Airlines, you’ve gone and done it again.
First it was the baggage fees, and charging for legroom. Then it was denying us our Words with Friends. Now, the New York Times reports, it’s bringing Facebook and LinkedIn to the seat-selection process, so you can gather more information on customers … I mean, pair up fliers with similar interests.
Soon enough, we’ll hear people’s no-longer-serendipitous tales of purposely meeting their soul mate, or maybe selling their company to the passenger in seat 24E.
I’ve got one word for you, airlines, or really, one word that’s used twice to create another single word: GoGo. Wasn’t it just a few years ago that Internet broadband access became an in-flight possibility, allowing us to bury our heads in laptop screens, plow through work while 30,000 feet above the ground, and effectively avoid human interaction? Even the subject at the top of the Times story, Jeff Jarvis, grumbles that he usually has work to do.
And now, you want us to talk to people while we fly? (How does one do that, anyway?)
In case you missed the story, KLM Airlines and others have recently integrated aspects of social media with customer profiles, allowing prospective passengers to share personal information and choose seat buddies based on their profiles.
Sharing the social info is completely optional, and if a customer is uncomfortable with the person who has chosen to sit next to him or her, the seat can be changed up until two days before the flight.
As the story points out, this is likely to appeal to business travelers who are interested in real-life networking, not just social networking.
On one hand, providing more personal info to airlines could help them tailor the flight experience to suit fliers’ preferences, going beyond just the standard meal selection.
And one of the services mentioned, Hong Kong-based Satisfly, lets fliers indicate their preferred level of chattiness during a flight.
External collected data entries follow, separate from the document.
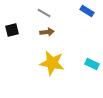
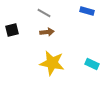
blue rectangle: rotated 16 degrees counterclockwise
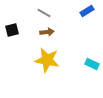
blue rectangle: rotated 48 degrees counterclockwise
yellow star: moved 5 px left, 3 px up
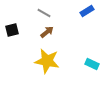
brown arrow: rotated 32 degrees counterclockwise
yellow star: moved 1 px down
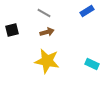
brown arrow: rotated 24 degrees clockwise
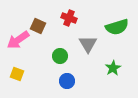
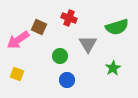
brown square: moved 1 px right, 1 px down
blue circle: moved 1 px up
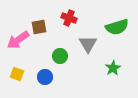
brown square: rotated 35 degrees counterclockwise
blue circle: moved 22 px left, 3 px up
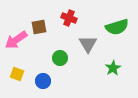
pink arrow: moved 2 px left
green circle: moved 2 px down
blue circle: moved 2 px left, 4 px down
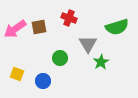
pink arrow: moved 1 px left, 11 px up
green star: moved 12 px left, 6 px up
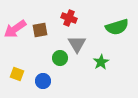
brown square: moved 1 px right, 3 px down
gray triangle: moved 11 px left
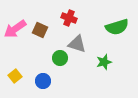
brown square: rotated 35 degrees clockwise
gray triangle: rotated 42 degrees counterclockwise
green star: moved 3 px right; rotated 14 degrees clockwise
yellow square: moved 2 px left, 2 px down; rotated 32 degrees clockwise
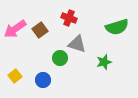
brown square: rotated 28 degrees clockwise
blue circle: moved 1 px up
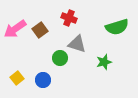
yellow square: moved 2 px right, 2 px down
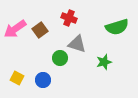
yellow square: rotated 24 degrees counterclockwise
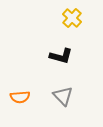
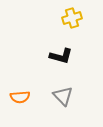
yellow cross: rotated 30 degrees clockwise
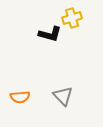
black L-shape: moved 11 px left, 22 px up
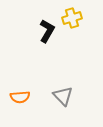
black L-shape: moved 3 px left, 3 px up; rotated 75 degrees counterclockwise
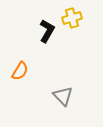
orange semicircle: moved 26 px up; rotated 54 degrees counterclockwise
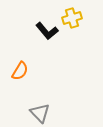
black L-shape: rotated 110 degrees clockwise
gray triangle: moved 23 px left, 17 px down
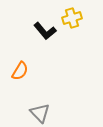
black L-shape: moved 2 px left
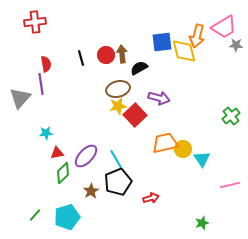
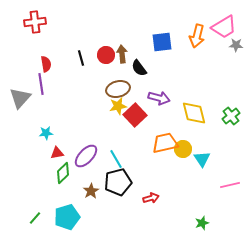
yellow diamond: moved 10 px right, 62 px down
black semicircle: rotated 96 degrees counterclockwise
black pentagon: rotated 8 degrees clockwise
green line: moved 3 px down
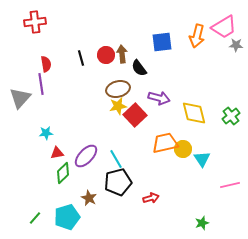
brown star: moved 2 px left, 7 px down; rotated 14 degrees counterclockwise
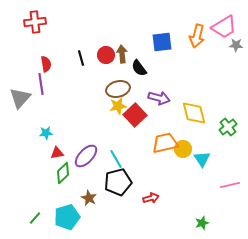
green cross: moved 3 px left, 11 px down
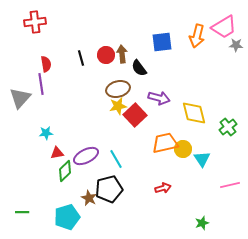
purple ellipse: rotated 20 degrees clockwise
green diamond: moved 2 px right, 2 px up
black pentagon: moved 9 px left, 7 px down
red arrow: moved 12 px right, 10 px up
green line: moved 13 px left, 6 px up; rotated 48 degrees clockwise
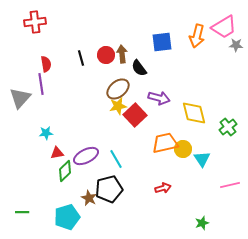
brown ellipse: rotated 25 degrees counterclockwise
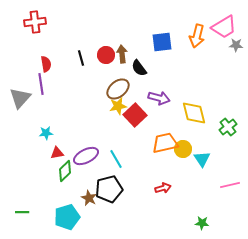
green star: rotated 24 degrees clockwise
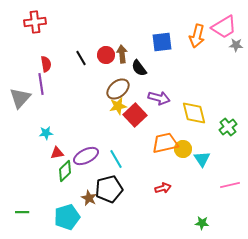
black line: rotated 14 degrees counterclockwise
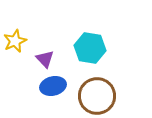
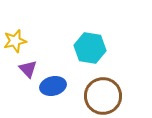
yellow star: rotated 10 degrees clockwise
purple triangle: moved 17 px left, 10 px down
brown circle: moved 6 px right
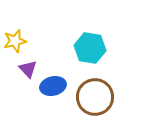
brown circle: moved 8 px left, 1 px down
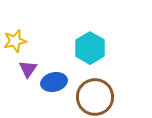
cyan hexagon: rotated 20 degrees clockwise
purple triangle: rotated 18 degrees clockwise
blue ellipse: moved 1 px right, 4 px up
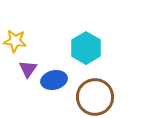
yellow star: rotated 20 degrees clockwise
cyan hexagon: moved 4 px left
blue ellipse: moved 2 px up
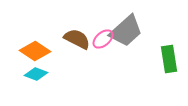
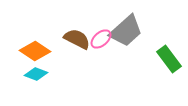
pink ellipse: moved 2 px left
green rectangle: rotated 28 degrees counterclockwise
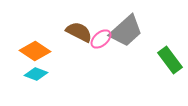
brown semicircle: moved 2 px right, 7 px up
green rectangle: moved 1 px right, 1 px down
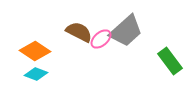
green rectangle: moved 1 px down
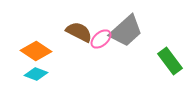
orange diamond: moved 1 px right
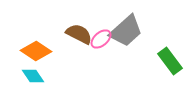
brown semicircle: moved 2 px down
cyan diamond: moved 3 px left, 2 px down; rotated 35 degrees clockwise
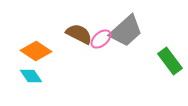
cyan diamond: moved 2 px left
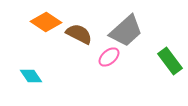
pink ellipse: moved 8 px right, 18 px down
orange diamond: moved 10 px right, 29 px up
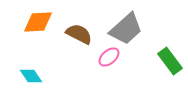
orange diamond: moved 8 px left; rotated 36 degrees counterclockwise
gray trapezoid: moved 2 px up
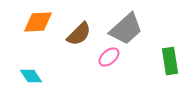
brown semicircle: rotated 108 degrees clockwise
green rectangle: rotated 28 degrees clockwise
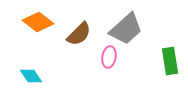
orange diamond: rotated 40 degrees clockwise
pink ellipse: rotated 40 degrees counterclockwise
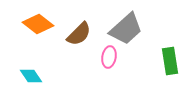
orange diamond: moved 2 px down
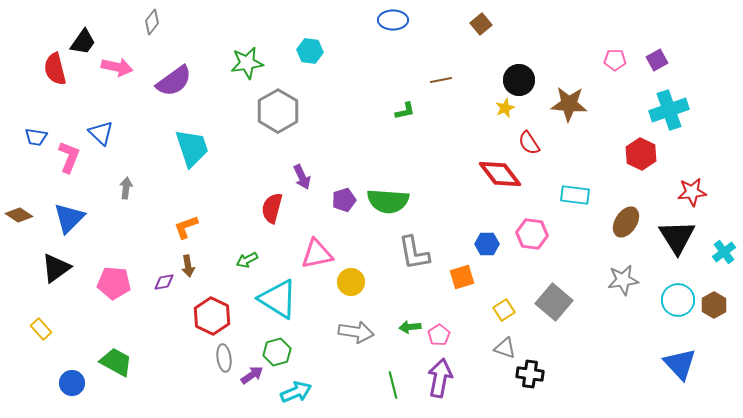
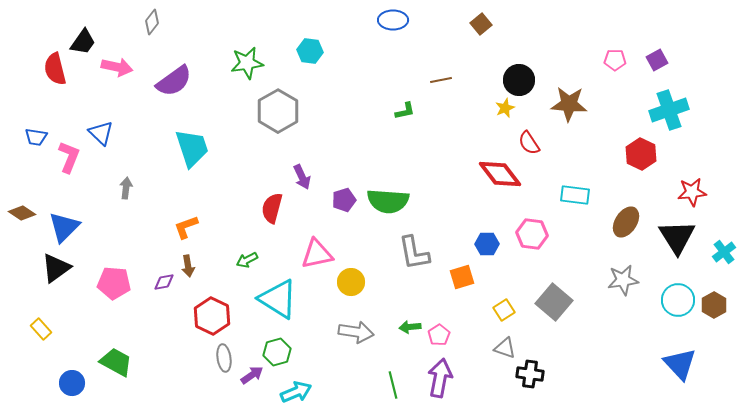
brown diamond at (19, 215): moved 3 px right, 2 px up
blue triangle at (69, 218): moved 5 px left, 9 px down
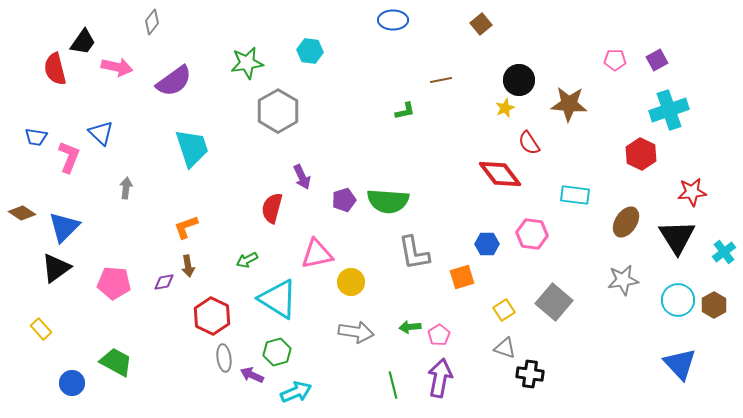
purple arrow at (252, 375): rotated 120 degrees counterclockwise
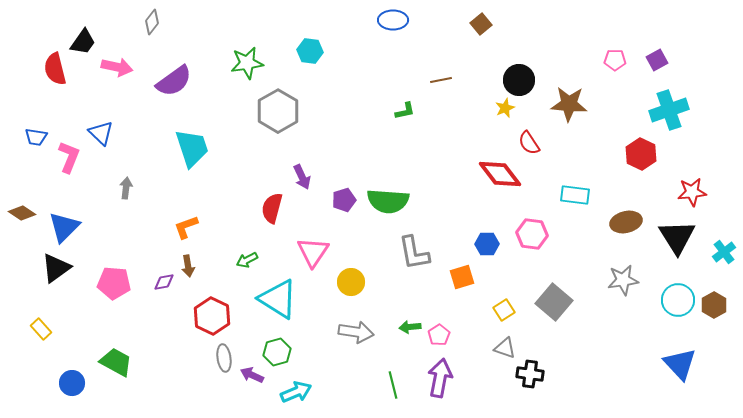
brown ellipse at (626, 222): rotated 44 degrees clockwise
pink triangle at (317, 254): moved 4 px left, 2 px up; rotated 44 degrees counterclockwise
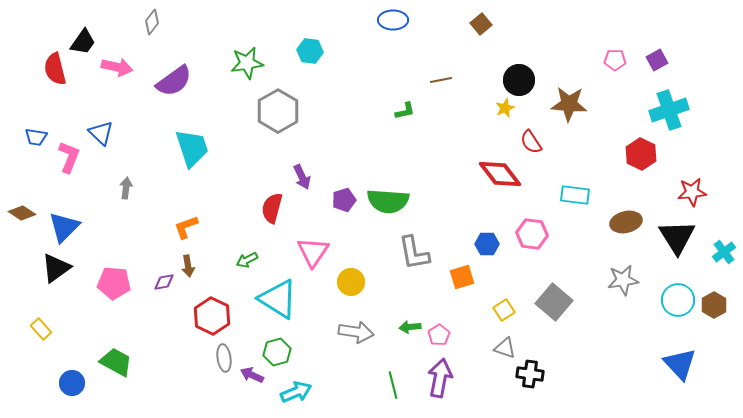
red semicircle at (529, 143): moved 2 px right, 1 px up
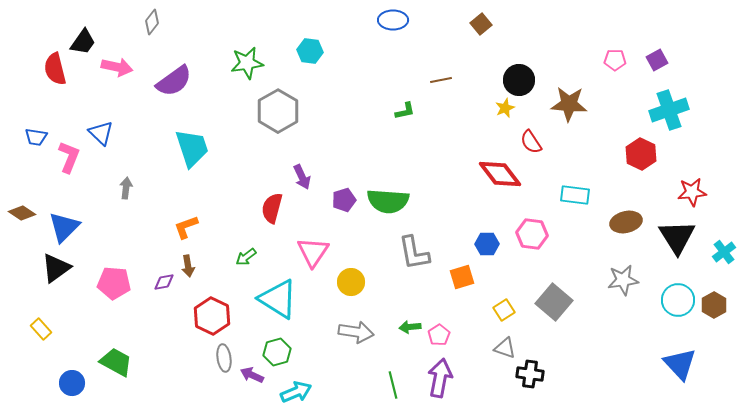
green arrow at (247, 260): moved 1 px left, 3 px up; rotated 10 degrees counterclockwise
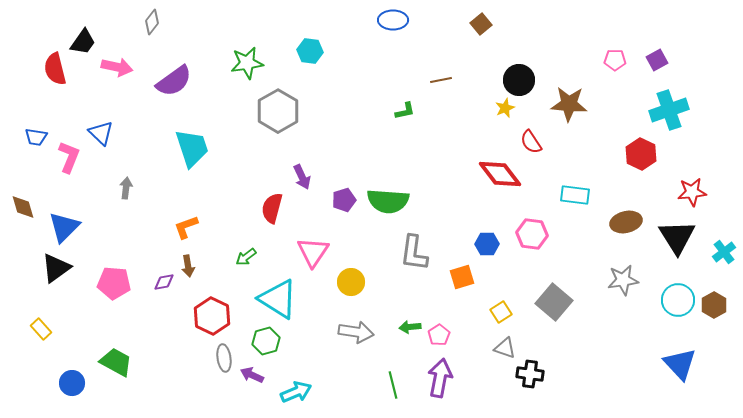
brown diamond at (22, 213): moved 1 px right, 6 px up; rotated 40 degrees clockwise
gray L-shape at (414, 253): rotated 18 degrees clockwise
yellow square at (504, 310): moved 3 px left, 2 px down
green hexagon at (277, 352): moved 11 px left, 11 px up
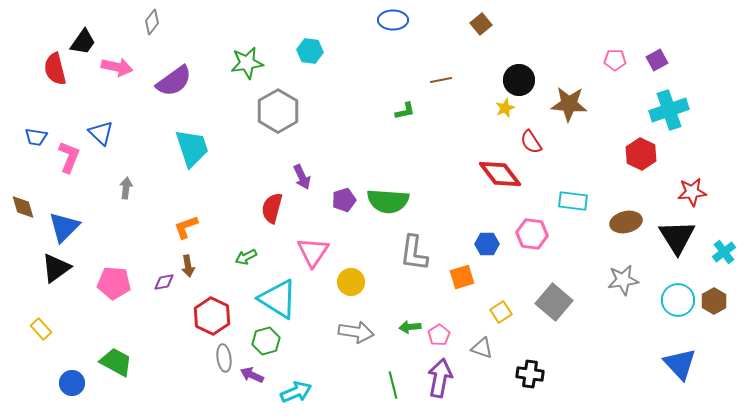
cyan rectangle at (575, 195): moved 2 px left, 6 px down
green arrow at (246, 257): rotated 10 degrees clockwise
brown hexagon at (714, 305): moved 4 px up
gray triangle at (505, 348): moved 23 px left
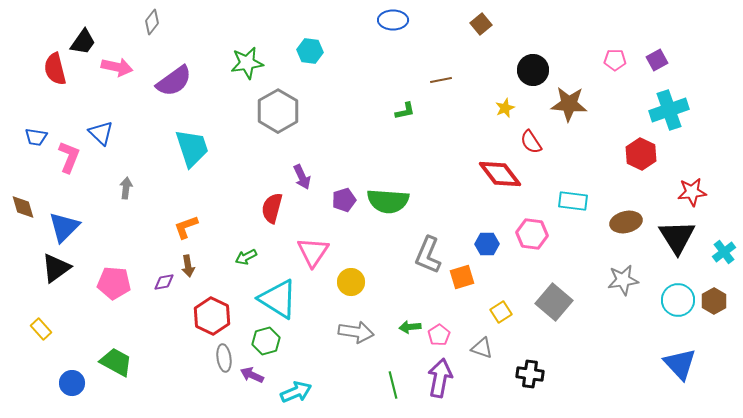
black circle at (519, 80): moved 14 px right, 10 px up
gray L-shape at (414, 253): moved 14 px right, 2 px down; rotated 15 degrees clockwise
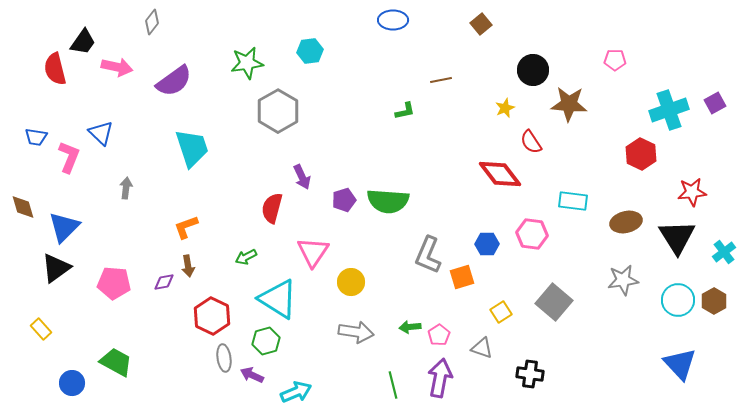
cyan hexagon at (310, 51): rotated 15 degrees counterclockwise
purple square at (657, 60): moved 58 px right, 43 px down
So the tired mom might not get the talk-shop guy, and maybe the fearful flier won’t get paired with another white-knuckler. (In the videogaming world, I’m told, multiplayer gamers find this kind of feature to be invaluable when they create profiles, so jabberers and silent Halo-ers can peacefully coexist.)
But allowing fliers to handpick their seatmates based on social profiling could also have its pitfalls. As Jarvis aptly says, “Pity the poor venture capitalist who gets seated with the start-up guy who talks his ear off for four hours.”
Which might present another opportunity for airlines: Charge extra for high-tech noise-canceling headphones …
Readers, what do you think? Would you use a social networks to choose a seatmate on a flight, or opt not to share your profile?